En France d’ailleurs, la SNCF nous annonce sur son site que “12 trains Régiolis H2 ont été commandés par 4 régions”, des rames bi-modes à l’électricité et à l’hydrogène qui seront définitivement testées en 2024 et mises en circulation en 2025. En Italie, le gouvernement a récemment débloqué 300 millions d’euros pour avancer sur plusieurs projets du même type. Et ainsi de suite. Un peu partout dans le monde, notamment au Moyen-Orient et en Chine, des projets de trains à hydrogène voient le jour. Mais pourquoi un tel engouement ? Pourquoi cette technologie-là fait-elle l’unanimité auprès des dirigeants des pays les plus riches de la planète ? Est-ce vraiment “l’avenir de la mobilité” comme l’annonçait le président d’Alstom France le 1er février 2023 à la gare de Loches, où son monomode 100 % hydrogène a été testé en France pour la première fois.
Parce qu’il est écologique ? Non, en tout cas pas tant que la filière de production de l’hydrogène ne le sera pas. Si cela arrive un jour, les choses seront différentes. Mais en attendant, comme nous l’avions déjà constaté dans notre saison sur l’avion à hydrogène, cette production d’hydrogène propre ne devrait pas être viable avant 2035. Alors parce qu’il est rentable ? Là encore, nous sommes loin du compte. Les trains à hydrogène sont en fait extrêmement onéreux à ce stade du développement de la filière. “Ceux qui achètent des trains à hydrogène aujourd’hui jettent l’argent par les fenêtres. C’est contre-productif économiquement et écologiquement alors qu’il y a des solutions de transition en attendant que les coûts baissent et que la filière soit prête”, analyse encore Maria Lee. “Si l’Allemagne, qui est très en avance sur le sujet, le fait, c’est parce qu’elle y voit une énergie du futur et qu’elle a décidé de développer tout ce qui l’entoure, dans une logique de soutien à une économie, à une industrie et à ceux qui y travaillent. Il s’agit d’une certaine forme de subvention d’Etat, d’une décision stratégique. C’est pour cela que les Allemands ont adossé cela à la création d’une filière et d’un consortium”, poursuit l’experte.

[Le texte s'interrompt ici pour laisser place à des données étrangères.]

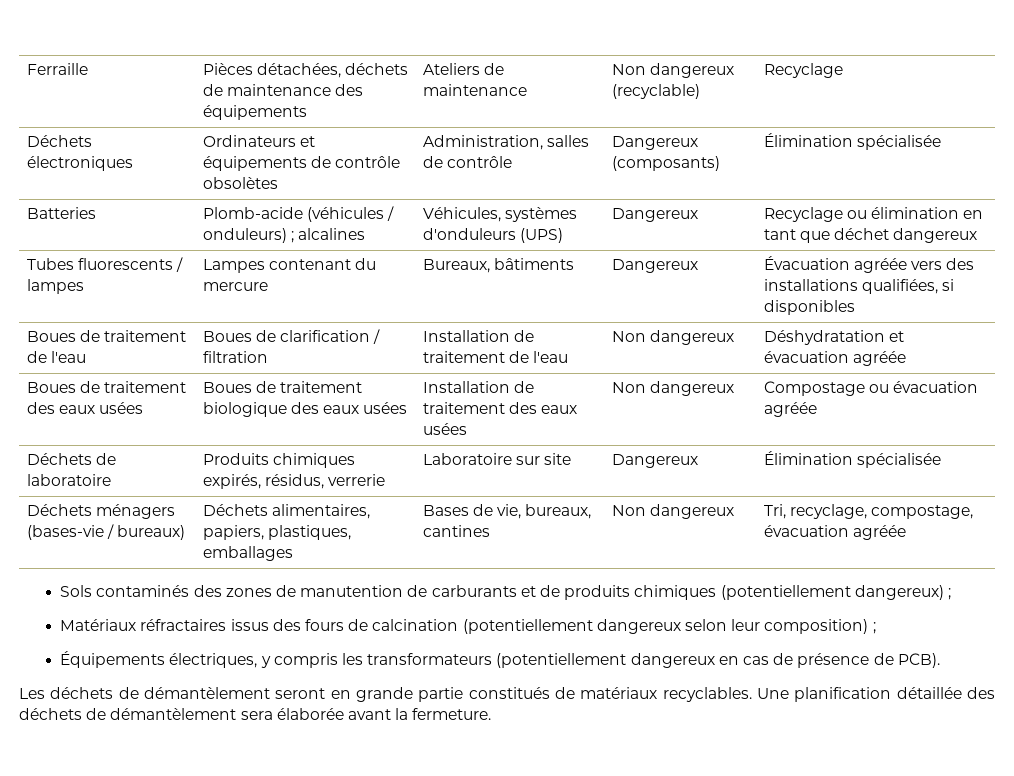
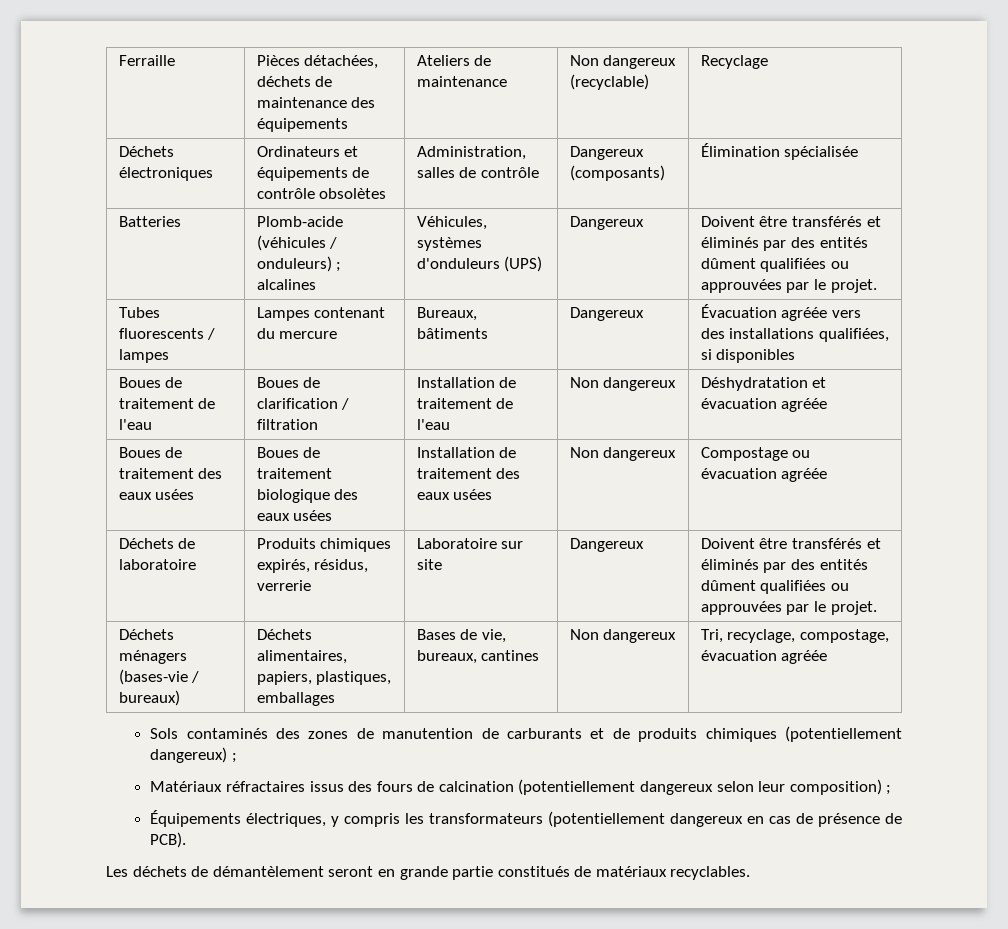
[763,207,984,222] [763,228,978,243] Recyclage ou élimination en tant que déchet dangereux -> [700,216,881,227] [700,237,868,251] [700,258,849,272] [700,279,877,293] Doivent être transférés et éliminés par des entités dûment qualifiées ou approuvées par le projet.
[763,451,941,468] Élimination spécialisée -> [700,538,881,549] [700,559,868,573] [700,580,849,594] [700,601,877,615] Doivent être transférés et éliminés par des entités dûment qualifiées ou approuvées par le projet.
[757,687,996,702] [19,708,492,720] Une planification détaillée des déchets de démantèlement sera élaborée avant la fermeture. -> (751, 873) none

Bref, malgré son succès, le train à hydrogène tient — pour l’instant — davantage du pari écologico-politique que d’une certitude de décarboner de manière faisable. D’ailleurs, en Allemagne justement, certaines régions sont déjà en train de faire machine-arrière sur le sujet, alors que des flottes de tortillards à hydrogène sont déployées dans le pays. Un coup dur certes, qui ne signifie toutefois pas qu’il faille abandonner complètement.